Toscoland
Categoria: TXTs
Tags: HQ : HsQ : ilustras
fruto de uma explosão de desencanto & poesia oriunda deste ser que vos escreve, Toscoland é uma HsQ (“História sem Quadrinhos”) que apresenta o cotidiano de um universo tosco & aleatório, habitado por figuras esdrúxulas & corriqueiras. um lugar corrupto & desigual, onde o xulismo impera e os (poucos) gritos não são ouvidos. não, qualquer semelhança não é mera coincidência.
depois de uma temporada de experiências e leituras variadas — textos anarquistas, holísticos, hakim bey, magia do caos, inconformismo, sessões de ayahuasca, amores partidos, mallarmé, schoppenhauer e baghavad gita, minha mente entrou em curto. e durante o incêncido causado pelo mesmo, nasceu toscoland.
sem nenhum ensaio ou aviso prévio, armado unicamente com um canetão qualquer, por dois dias rabisquei folhas de sulfite, liberando sem dó formas & faunas mentais até então por mim desconhecidas. uma dezena de páginas depois, sem ter acesso à um scanner, a opção era fotografá-las com uma cybershot de 2 megapixels emprestada. fotos feitas, sem qualquer conhecimento da ferramenta, diagramei-os no photoshop e psicografei o texto, que saiu numa tacada só, com um mínimo possível de filtros & correções.
diagramação e textos ok, imprimi, em casa e em sulfite-padrão mesmo —afinal de contas, ser tosco era a essência do projeto. páginas porcamente grampeadas, mostrei pro pessoal que morava comigo, levei para o primeiro dia de aula do último semestre do curso de cinema e deixei-as umas semanas por ali, dando sopa na mesa da recepção. o volume gerou uma certa polêmica, principalmente pela presença de um dos meus personagens favoritos, o Pinto de Deus — “aquele que tudo vê, mas nada faz. apenas goza.”

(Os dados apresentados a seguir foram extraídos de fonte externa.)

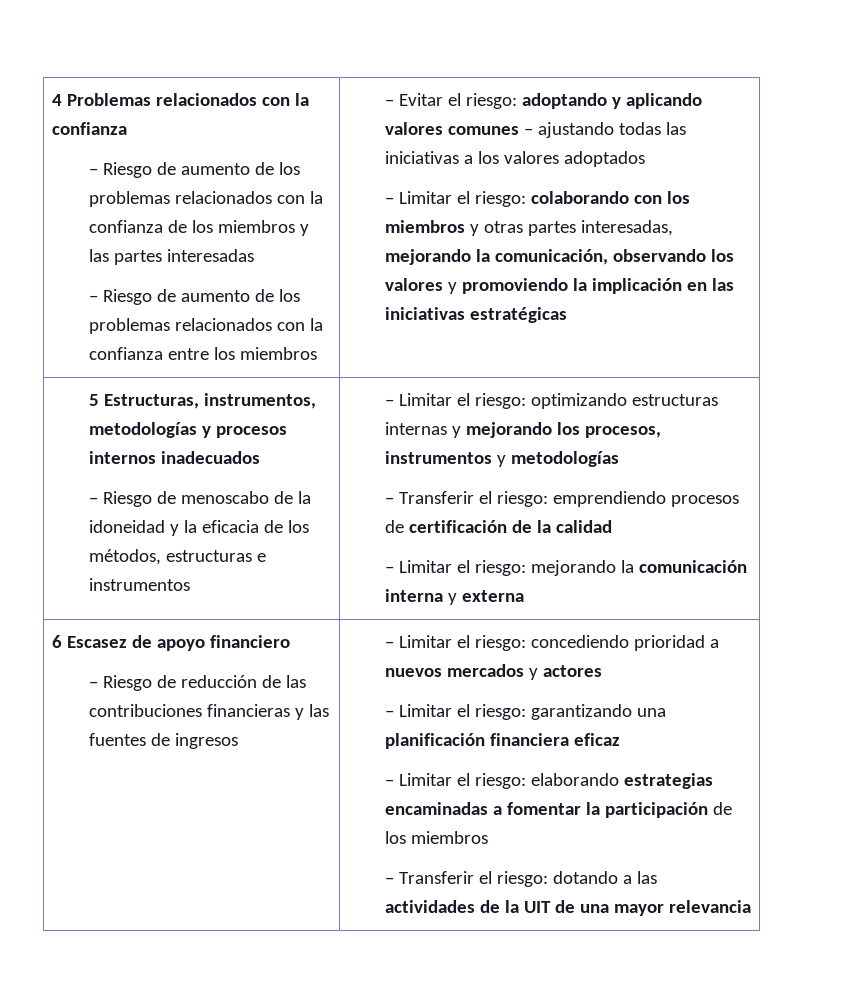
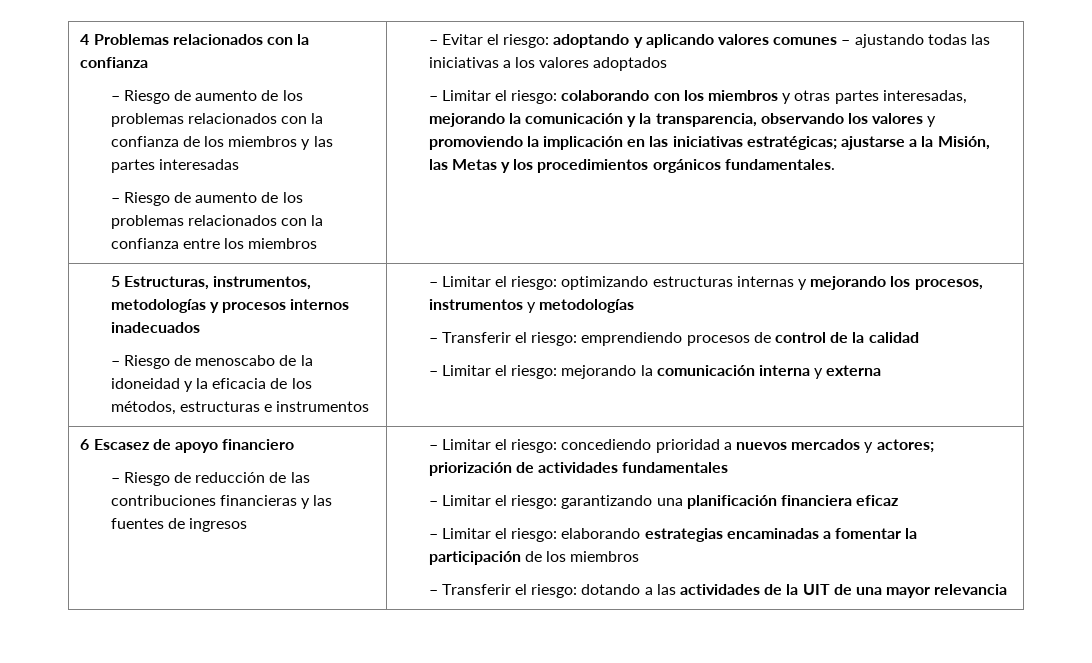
[494,249,608,265] comunicación, -> [525,113,757,127] comunicación y la transparencia,
[469,307,567,323] estratégicas -> [746,136,990,150] [428,159,835,173] estratégicas; ajustarse a la Misión, las Metas y los procedimientos orgánicos fundamentales.
[408,520,507,533] certificación -> [774,332,826,343] control
[542,665,602,677] actores -> [876,439,934,453] [428,462,729,476] actores; priorización de actividades fundamentales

a reação de todos que lêem Toscoland é similar: descontração, espanto, choque e risos (geralmente nessa ordem).
uns dois anos depois resgatei os PSDs, dei uma revisada, consertei coisinhas aqui e ali e, já no InDesign (também ser ter muita idéia do que fazia), rediagramei-a, mudando seu formato de A4 para A5 — tudo tentando manter o espírito tosco que impera a obra.
aos que ficaram curiosos, disponibilizo aqui os três primeiros (e até agora únicos) capítulos: “Querida, cheguei!“, “O Pinto de Deus” e “A Metalinguagem“.
depois da primeira leva, nunca mais fiz outros. talvez um dia faça. talvez não. como já diziam no Chaves: “o mais certo é: quem sabe?”